* [EXERCISE REQUIREMENTS]
Print exactly and only the lines that run from the one containing "Alagoas, sendo 182 em recém-nascidos e três" through the end of the material, please, omitting pictures.

++++++++

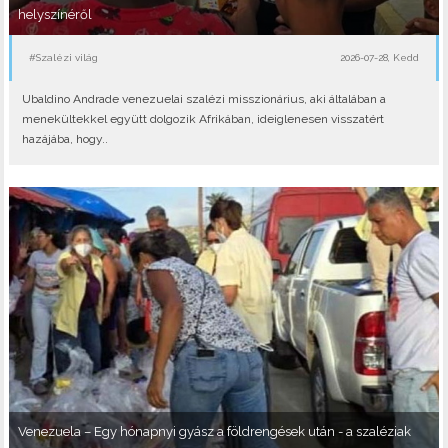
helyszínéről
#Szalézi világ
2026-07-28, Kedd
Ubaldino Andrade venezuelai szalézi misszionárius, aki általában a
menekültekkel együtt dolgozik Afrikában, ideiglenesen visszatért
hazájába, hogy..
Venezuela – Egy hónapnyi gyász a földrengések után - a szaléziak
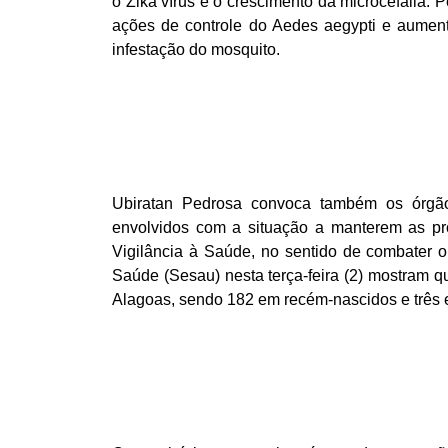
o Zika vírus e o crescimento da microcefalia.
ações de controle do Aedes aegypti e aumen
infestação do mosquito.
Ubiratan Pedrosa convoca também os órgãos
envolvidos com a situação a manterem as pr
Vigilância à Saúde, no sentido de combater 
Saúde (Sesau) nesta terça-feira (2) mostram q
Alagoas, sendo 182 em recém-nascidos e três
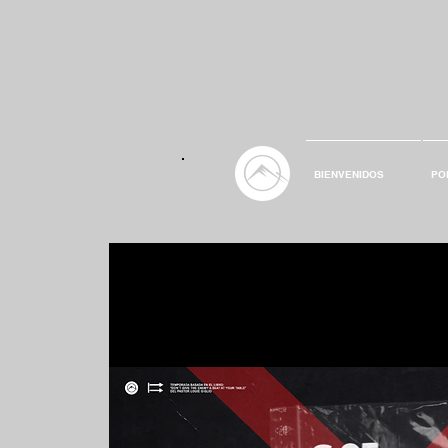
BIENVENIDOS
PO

++++++++

* [FINISHED TASK]
Alagoas, sendo 182 em recém-nascidos e três
BIENVENIDOS
PO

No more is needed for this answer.